SWEny does not infer this from the presence of ANTHROPIC_BASE_URL. A base URL does not mean “non-billing gateway”: pass-through proxies set it while still billing your real key. The auth choice must be explicit, because guessing wrong toward a key fails silently and costs money, while guessing toward OAuth just fails the call and you fix the config.

SWENY_AUTHBehavior
auto (default)When an OAuth token is present, strip ANTHROPIC_API_KEY. Never touches ANTHROPIC_AUTH_TOKEN.
api-keyPreserve ANTHROPIC_API_KEY and ANTHROPIC_AUTH_TOKEN even when an OAuth token is present.
oauthForce subscription/OAuth: strip both ANTHROPIC_API_KEY and ANTHROPIC_AUTH_TOKEN.

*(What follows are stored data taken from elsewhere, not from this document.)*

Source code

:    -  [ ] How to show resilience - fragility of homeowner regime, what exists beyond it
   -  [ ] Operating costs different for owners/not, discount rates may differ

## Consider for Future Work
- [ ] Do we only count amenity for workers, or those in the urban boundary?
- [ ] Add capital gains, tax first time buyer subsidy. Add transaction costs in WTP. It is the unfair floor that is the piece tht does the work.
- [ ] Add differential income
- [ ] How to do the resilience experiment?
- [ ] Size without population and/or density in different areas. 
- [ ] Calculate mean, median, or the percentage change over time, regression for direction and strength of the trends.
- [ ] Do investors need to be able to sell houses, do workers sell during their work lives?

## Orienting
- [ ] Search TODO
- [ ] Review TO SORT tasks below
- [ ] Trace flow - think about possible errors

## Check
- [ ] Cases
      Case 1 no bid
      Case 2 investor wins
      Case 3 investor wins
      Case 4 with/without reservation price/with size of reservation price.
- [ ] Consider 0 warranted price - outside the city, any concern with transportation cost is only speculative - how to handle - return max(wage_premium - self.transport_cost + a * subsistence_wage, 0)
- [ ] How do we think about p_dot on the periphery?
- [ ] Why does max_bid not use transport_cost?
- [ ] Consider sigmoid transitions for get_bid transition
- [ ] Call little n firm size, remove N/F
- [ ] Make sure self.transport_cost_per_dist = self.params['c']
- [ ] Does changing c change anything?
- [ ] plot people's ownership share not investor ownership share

The action exposes matching inputs:

- uses: swenyai/sweny@v5
with:
workflow: .sweny/workflows/upgrade.yml
anthropic-base-url: https://litellm.internal/v1
anthropic-auth-token: ${{ secrets.LITELLM_TOKEN }}
sweny-auth: api-key

Put a cheap model on the mechanical nodes and the default (or a stronger) model on the reasoning node. Resolution is node.modelworkflow.model → executor default.

id: helm-upgrade
name: Helm chart upgrade
entry: plan
model: claude-opus-4-6 # workflow default for the thinking
nodes:
plan:
name: Plan the upgrade
instruction: Read the chart and the changelog, decide what changes are needed.
skills: [github]
apply:
name: Apply mechanical edits
instruction: Make the version bumps and formatting changes.
skills: [github]
model: claude-haiku-4-5 # cheap grunt work
edges:
- from: plan
to: apply

With ANTHROPIC_BASE_URL pointed at LiteLLM, you can alias claude-haiku-4-5 (or any model name) to a cheaper backend in your LiteLLM config.

sweny check is gateway-aware. When ANTHROPIC_BASE_URL is set it probes the gateway (not real Anthropic) and reports the selected auth mode. The base URL is redacted to scheme and host in output so a credential embedded in the URL never logs.

✓ Anthropic (gateway)
gateway reachable (https://litellm.internal), auth mode: auth-token

Mixing models across nodes means a cheap grunt node does not share prompt cache with the expensive reasoning node, and a gateway may disable Anthropic prompt caching entirely. The per-node savings are real, but do not assume cache hit rates from a single-model run carry over.